> [Try it] Output every record below exactly as it appears.
•••
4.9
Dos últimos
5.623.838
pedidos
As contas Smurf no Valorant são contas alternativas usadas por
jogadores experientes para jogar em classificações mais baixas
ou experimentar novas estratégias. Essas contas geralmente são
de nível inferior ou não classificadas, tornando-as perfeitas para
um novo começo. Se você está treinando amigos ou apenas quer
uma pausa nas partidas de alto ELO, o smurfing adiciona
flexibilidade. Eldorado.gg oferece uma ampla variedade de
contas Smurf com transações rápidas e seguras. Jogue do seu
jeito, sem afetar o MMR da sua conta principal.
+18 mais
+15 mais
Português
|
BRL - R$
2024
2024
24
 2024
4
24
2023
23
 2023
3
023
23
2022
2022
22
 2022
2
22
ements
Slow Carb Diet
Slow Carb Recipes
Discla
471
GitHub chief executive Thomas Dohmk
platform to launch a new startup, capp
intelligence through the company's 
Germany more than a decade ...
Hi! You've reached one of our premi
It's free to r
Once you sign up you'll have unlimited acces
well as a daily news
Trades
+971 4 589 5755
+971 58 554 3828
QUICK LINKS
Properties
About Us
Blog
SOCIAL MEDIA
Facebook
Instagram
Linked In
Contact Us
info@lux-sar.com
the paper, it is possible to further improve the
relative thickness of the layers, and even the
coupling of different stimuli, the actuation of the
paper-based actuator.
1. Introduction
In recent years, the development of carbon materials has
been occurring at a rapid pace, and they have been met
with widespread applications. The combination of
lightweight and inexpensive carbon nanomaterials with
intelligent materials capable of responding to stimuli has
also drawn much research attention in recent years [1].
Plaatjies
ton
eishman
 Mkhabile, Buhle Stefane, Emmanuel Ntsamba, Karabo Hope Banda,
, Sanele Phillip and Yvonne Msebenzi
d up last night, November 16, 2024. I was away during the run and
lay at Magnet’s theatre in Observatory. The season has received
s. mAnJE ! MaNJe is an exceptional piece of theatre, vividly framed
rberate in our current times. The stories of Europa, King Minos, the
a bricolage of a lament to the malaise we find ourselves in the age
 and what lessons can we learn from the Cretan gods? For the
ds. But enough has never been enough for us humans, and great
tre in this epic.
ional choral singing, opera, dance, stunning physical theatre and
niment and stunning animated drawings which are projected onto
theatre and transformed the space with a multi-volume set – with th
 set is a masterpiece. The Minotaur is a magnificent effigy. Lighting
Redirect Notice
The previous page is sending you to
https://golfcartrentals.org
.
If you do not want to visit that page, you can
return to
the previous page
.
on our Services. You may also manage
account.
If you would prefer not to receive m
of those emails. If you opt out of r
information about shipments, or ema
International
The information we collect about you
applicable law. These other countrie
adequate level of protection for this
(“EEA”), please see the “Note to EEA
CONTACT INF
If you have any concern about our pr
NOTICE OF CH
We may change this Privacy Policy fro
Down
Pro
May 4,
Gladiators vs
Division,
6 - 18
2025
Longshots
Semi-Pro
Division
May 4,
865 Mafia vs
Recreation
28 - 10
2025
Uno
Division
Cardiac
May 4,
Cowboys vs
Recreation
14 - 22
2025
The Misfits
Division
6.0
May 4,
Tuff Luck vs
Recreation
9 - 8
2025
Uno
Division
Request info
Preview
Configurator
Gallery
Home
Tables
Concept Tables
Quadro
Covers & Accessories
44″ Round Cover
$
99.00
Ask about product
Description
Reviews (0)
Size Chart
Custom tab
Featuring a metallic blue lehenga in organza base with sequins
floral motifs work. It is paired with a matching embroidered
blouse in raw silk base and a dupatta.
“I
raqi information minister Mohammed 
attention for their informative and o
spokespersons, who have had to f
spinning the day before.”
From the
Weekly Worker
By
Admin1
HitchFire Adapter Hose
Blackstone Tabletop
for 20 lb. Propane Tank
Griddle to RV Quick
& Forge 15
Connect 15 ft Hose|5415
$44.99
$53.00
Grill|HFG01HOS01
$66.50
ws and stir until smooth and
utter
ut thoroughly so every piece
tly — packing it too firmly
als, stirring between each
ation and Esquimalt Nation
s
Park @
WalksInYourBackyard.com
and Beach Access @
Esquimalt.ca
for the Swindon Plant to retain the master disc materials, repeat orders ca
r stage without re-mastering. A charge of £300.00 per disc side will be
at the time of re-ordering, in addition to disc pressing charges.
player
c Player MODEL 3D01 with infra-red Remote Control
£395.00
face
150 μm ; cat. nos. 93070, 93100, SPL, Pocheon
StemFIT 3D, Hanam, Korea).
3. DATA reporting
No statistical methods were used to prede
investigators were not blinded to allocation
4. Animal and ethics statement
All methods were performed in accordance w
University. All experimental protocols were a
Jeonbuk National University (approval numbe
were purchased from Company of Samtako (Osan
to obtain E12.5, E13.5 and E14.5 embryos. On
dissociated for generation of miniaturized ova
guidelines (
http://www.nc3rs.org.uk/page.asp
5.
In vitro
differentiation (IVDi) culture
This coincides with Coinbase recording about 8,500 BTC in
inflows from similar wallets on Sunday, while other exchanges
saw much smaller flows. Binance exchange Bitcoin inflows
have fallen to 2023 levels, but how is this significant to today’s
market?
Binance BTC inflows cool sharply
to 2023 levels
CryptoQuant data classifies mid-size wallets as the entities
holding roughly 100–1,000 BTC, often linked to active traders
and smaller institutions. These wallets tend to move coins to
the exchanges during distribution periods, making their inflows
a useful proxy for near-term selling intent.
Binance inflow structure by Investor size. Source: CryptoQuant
•••
> [Output of the exercise]
4.9
Dos últimos
5.623.838
pedidos
As contas Smurf no Valorant são contas alternativas usadas por
jogadores experientes para jogar em classificações mais baixas
ou experimentar novas estratégias. Essas contas geralmente são
de nível inferior ou não classificadas, tornando-as perfeitas para
um novo começo. Se você está treinando amigos ou apenas quer
uma pausa nas partidas de alto ELO, o smurfing adiciona
flexibilidade. Eldorado.gg oferece uma ampla variedade de
contas Smurf com transações rápidas e seguras. Jogue do seu
jeito, sem afetar o MMR da sua conta principal.
+18 mais
+15 mais
Português
|
BRL - R$
2024
2024
24
 2024
4
24
2023
23
 2023
3
023
23
2022
2022
22
 2022
2
22
ements
Slow Carb Diet
Slow Carb Recipes
Discla
471
GitHub chief executive Thomas Dohmk
platform to launch a new startup, capp
intelligence through the company's 
Germany more than a decade ...
Hi! You've reached one of our premi
It's free to r
Once you sign up you'll have unlimited acces
well as a daily news
Trades
+971 4 589 5755
+971 58 554 3828
QUICK LINKS
Properties
About Us
Blog
SOCIAL MEDIA
Facebook
Instagram
Linked In
Contact Us
info@lux-sar.com
the paper, it is possible to further improve the
relative thickness of the layers, and even the
coupling of different stimuli, the actuation of the
paper-based actuator.
1. Introduction
In recent years, the development of carbon materials has
been occurring at a rapid pace, and they have been met
with widespread applications. The combination of
lightweight and inexpensive carbon nanomaterials with
intelligent materials capable of responding to stimuli has
also drawn much research attention in recent years [1].
Plaatjies
ton
eishman
 Mkhabile, Buhle Stefane, Emmanuel Ntsamba, Karabo Hope Banda,
, Sanele Phillip and Yvonne Msebenzi
d up last night, November 16, 2024. I was away during the run and
lay at Magnet’s theatre in Observatory. The season has received
s. mAnJE ! MaNJe is an exceptional piece of theatre, vividly framed
rberate in our current times. The stories of Europa, King Minos, the
a bricolage of a lament to the malaise we find ourselves in the age
 and what lessons can we learn from the Cretan gods? For the
ds. But enough has never been enough for us humans, and great
tre in this epic.
ional choral singing, opera, dance, stunning physical theatre and
niment and stunning animated drawings which are projected onto
theatre and transformed the space with a multi-volume set – with th
 set is a masterpiece. The Minotaur is a magnificent effigy. Lighting
Redirect Notice
The previous page is sending you to
https://golfcartrentals.org
.
If you do not want to visit that page, you can
return to
the previous page
.
on our Services. You may also manage
account.
If you would prefer not to receive m
of those emails. If you opt out of r
information about shipments, or ema
International
The information we collect about you
applicable law. These other countrie
adequate level of protection for this
(“EEA”), please see the “Note to EEA
CONTACT INF
If you have any concern about our pr
NOTICE OF CH
We may change this Privacy Policy fro
Down
Pro
May 4,
Gladiators vs
Division,
6 - 18
2025
Longshots
Semi-Pro
Division
May 4,
865 Mafia vs
Recreation
28 - 10
2025
Uno
Division
Cardiac
May 4,
Cowboys vs
Recreation
14 - 22
2025
The Misfits
Division
6.0
May 4,
Tuff Luck vs
Recreation
9 - 8
2025
Uno
Division
Request info
Preview
Configurator
Gallery
Home
Tables
Concept Tables
Quadro
Covers & Accessories
44″ Round Cover
$
99.00
Ask about product
Description
Reviews (0)
Size Chart
Custom tab
Featuring a metallic blue lehenga in organza base with sequins
floral motifs work. It is paired with a matching embroidered
blouse in raw silk base and a dupatta.
“I
raqi information minister Mohammed 
attention for their informative and o
spokespersons, who have had to f
spinning the day before.”
From the
Weekly Worker
By
Admin1
HitchFire Adapter Hose
Blackstone Tabletop
for 20 lb. Propane Tank
Griddle to RV Quick
& Forge 15
Connect 15 ft Hose|5415
$44.99
$53.00
Grill|HFG01HOS01
$66.50
ws and stir until smooth and
utter
ut thoroughly so every piece
tly — packing it too firmly
als, stirring between each
ation and Esquimalt Nation
s
Park @
WalksInYourBackyard.com
and Beach Access @
Esquimalt.ca
for the Swindon Plant to retain the master disc materials, repeat orders ca
r stage without re-mastering. A charge of £300.00 per disc side will be
at the time of re-ordering, in addition to disc pressing charges.
player
c Player MODEL 3D01 with infra-red Remote Control
£395.00
face
150 μm ; cat. nos. 93070, 93100, SPL, Pocheon
StemFIT 3D, Hanam, Korea).
3. DATA reporting
No statistical methods were used to prede
investigators were not blinded to allocation
4. Animal and ethics statement
All methods were performed in accordance w
University. All experimental protocols were a
Jeonbuk National University (approval numbe
were purchased from Company of Samtako (Osan
to obtain E12.5, E13.5 and E14.5 embryos. On
dissociated for generation of miniaturized ova
guidelines (
http://www.nc3rs.org.uk/page.asp
5.
In vitro
differentiation (IVDi) culture
This coincides with Coinbase recording about 8,500 BTC in
inflows from similar wallets on Sunday, while other exchanges
saw much smaller flows. Binance exchange Bitcoin inflows
have fallen to 2023 levels, but how is this significant to today’s
market?
Binance BTC inflows cool sharply
to 2023 levels
CryptoQuant data classifies mid-size wallets as the entities
holding roughly 100–1,000 BTC, often linked to active traders
and smaller institutions. These wallets tend to move coins to
the exchanges during distribution periods, making their inflows
a useful proxy for near-term selling intent.
Binance inflow structure by Investor size. Source: CryptoQuant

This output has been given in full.